Wireless Innovation Forum Top Ten Most Wanted Innovations
Innovation #10: Integrated Development and Debug Environment to Create Portable SW-Based Applications on Embedded Heterogeneous Platforms
10.1 Executive Summary
Software Defined Systems (SDS) are a dominant portion of the communications eco-chain due to their increased flexibility in addressing evolving requirements and multi-mission profiles. General purpose hardware devices can now be specialized via software-based algorithms (including firmware) to execute multiple defined tasks. With the rapid advances in technology, it is, however, imperative to reduce software development cost while maintaining the highest overall system performance as the software is ported from one platform to another.
Standards-based approaches are essential to facilitate the integration of software and firmware with hardware and assure portability of applications. This is even more important when the hardware platform is likely to change over time, due to technology refresh and insertion, or the move to a completely different platform (e.g., a national waveform needing to be ported on multiple vendor systems).
The Software Communications Architecture (SCA) has been created to facilitate portability of software between different hardware platforms, by standardizing the infrastructure code needed to install, configure, and interconnect software components over heterogeneous systems. However, the SCA does not address the development of the waveforms, such as the signal processing for the physical layer, which needs to be able to execute on different processor types (GPPs, FPGAs, GPUs) and operating systems.
SDS software development processes today are mostly informal or ad hoc, as defined by the company developing the waveform. They can even vary depending on the architecture, processor types and operating systems chosen for a particular design. In the absence of a common approach or methodology to waveform architecture and implementation, portability of Wave Form’s between vendors is significantly more difficult and costly. Software architectures and design paradigms must evolve to integrate the software design model with the physical hardware architecture to address platform-specific requirements and differences in the current versus the target systems that impact software porting. Having a single system-level tool for the development and debugging of waveforms that can support any heterogeneous processor architecture would be a significant innovation.
10.2 Application
The implementation of software and firmware to represent the signal processing application is often hampered by the fact that the application specification is not clearly stated and the target platform can be heterogeneous and distributed, i.e., composed of multiple operating systems and multiple processors located on different boards and connected via multiple inter-process communication (IPC) protocols. The interaction between the different platform components is often specific to the operating environment. In order to develop power and cost effective waveforms, developers generally need to use multiple development tool flows from different companies, (i.e., Intel, Xilinx, Mentor, Cadence, etc.) which often comes at a cost to waveform portability. Prototyping and debugging waveforms across these multiple tool flows is extremely difficult.
The benefits of achieving greater software portability between heterogeneous platforms will benefit a broad range of user communities including:
- Application Developers: More efficient signal processing application porting will enable developers to implement component-based applications that can be ported to other software defined systems. This reduces the application development cost.

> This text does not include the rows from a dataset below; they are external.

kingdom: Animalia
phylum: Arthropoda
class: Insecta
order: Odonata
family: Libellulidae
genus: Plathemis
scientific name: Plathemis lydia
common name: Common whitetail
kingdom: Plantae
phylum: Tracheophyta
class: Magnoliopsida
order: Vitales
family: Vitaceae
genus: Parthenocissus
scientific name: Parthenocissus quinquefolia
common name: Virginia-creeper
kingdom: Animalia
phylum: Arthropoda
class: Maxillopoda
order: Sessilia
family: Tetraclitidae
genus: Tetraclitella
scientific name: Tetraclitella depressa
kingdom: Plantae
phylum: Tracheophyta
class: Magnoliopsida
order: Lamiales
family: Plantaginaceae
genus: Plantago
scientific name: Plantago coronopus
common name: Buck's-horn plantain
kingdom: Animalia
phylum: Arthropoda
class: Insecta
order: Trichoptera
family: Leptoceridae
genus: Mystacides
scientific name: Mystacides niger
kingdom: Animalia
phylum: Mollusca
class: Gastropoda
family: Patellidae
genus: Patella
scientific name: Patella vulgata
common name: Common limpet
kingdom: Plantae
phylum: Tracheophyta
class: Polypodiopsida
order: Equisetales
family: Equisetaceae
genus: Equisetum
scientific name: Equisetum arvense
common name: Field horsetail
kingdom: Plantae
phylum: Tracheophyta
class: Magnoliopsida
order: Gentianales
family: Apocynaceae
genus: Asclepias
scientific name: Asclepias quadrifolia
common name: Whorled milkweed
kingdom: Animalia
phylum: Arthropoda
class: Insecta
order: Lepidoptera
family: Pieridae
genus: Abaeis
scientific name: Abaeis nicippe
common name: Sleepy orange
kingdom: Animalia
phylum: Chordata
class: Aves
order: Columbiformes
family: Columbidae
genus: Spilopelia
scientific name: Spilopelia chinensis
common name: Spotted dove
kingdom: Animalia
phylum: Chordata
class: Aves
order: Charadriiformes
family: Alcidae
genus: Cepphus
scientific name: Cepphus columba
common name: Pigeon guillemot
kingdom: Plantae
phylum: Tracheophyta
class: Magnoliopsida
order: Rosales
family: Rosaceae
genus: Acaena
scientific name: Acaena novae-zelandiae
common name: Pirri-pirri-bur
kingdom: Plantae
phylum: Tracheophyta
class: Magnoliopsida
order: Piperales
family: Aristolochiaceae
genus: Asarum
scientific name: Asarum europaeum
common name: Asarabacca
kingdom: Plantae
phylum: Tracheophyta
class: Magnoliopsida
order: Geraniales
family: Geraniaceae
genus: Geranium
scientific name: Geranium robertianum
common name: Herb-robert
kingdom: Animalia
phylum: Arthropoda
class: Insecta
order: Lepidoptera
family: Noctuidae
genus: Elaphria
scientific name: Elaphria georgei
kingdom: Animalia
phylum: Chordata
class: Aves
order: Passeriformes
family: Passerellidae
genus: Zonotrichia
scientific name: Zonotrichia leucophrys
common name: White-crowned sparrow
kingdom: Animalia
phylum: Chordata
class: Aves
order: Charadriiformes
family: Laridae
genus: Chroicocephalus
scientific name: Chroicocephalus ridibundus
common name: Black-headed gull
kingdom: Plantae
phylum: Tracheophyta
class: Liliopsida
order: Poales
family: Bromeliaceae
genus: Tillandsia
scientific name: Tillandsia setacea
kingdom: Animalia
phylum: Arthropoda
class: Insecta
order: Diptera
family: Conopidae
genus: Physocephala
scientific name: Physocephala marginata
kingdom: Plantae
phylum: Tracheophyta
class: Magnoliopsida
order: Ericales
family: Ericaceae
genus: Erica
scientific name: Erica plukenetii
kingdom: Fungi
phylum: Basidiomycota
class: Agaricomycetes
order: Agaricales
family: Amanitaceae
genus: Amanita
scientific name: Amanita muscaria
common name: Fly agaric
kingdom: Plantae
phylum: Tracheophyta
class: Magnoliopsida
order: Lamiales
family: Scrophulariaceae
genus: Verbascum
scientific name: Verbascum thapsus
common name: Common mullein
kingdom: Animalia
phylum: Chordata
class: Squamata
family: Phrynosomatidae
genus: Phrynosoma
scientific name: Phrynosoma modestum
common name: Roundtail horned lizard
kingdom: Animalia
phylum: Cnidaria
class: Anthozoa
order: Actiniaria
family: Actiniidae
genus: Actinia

- Platform Developers/System Integrators: As a platform developer/system integrator, more efficient porting processes enables a wider selection of applications that may be ported and deployed on their systems, within the physical limits of the hardware capability.
- End Users: Ultimately, the end user community benefits through lower system costs, or greater capabilities (e.g., more applications on the same platform). This applies to both commercial and government users. This end cost benefit can be realized because one of the side effects of more efficient software is a more product-based development, resulting in wider range of products and a more competitive environment.
10.3 Description
One of the benefits of SDS is the ability to reuse parts or all of the software implementation to a different hardware platform. However, this is not a trivial problem because SDS platforms often contain multiple processors of different types, e.g. General Purpose Processor (GPP), Digital Signal Processor (DSP), Field Programmable Gate Array (FPGA), as well as evolving processor architectures together with other reconfigurable components and devices.
To reduce development time and cost, it is important that the software written be “easily” portable from platform to platform, and across different processor types. In addition, design paradigms can allow for multiple design approaches such as multi-threaded applications on GPP or concurrent state machine designs for an FPGA.
Design paradigms should also integrate the software model with a system model of the physical system hardware architecture to address platform-specific requirements and differences in the current versus the target platforms that impact software porting. There are several key elements that are required to realize this innovation. These encompass the range of technology, engineering disciplines, systems engineering practices and process, common representation standards, and intra-company process changes.
New technology is required to enhance and extend the expressiveness of current design and modeling tools to encompass the complete system design process. In addition to the application design, the tool or set of tools must also be capable of modeling the hardware elements of a target platform and be able to represent the constraints and capabilities of the platform in such a way that enables the analysis of an application design with respect to the target hardware on which it is to be deployed. This is a fundamental difference in mindset from most current practices and processes which are typically hardware focused through the systems discipline with the software engineering aspect typically not joining the process until after the hardware architecture has been largely decided.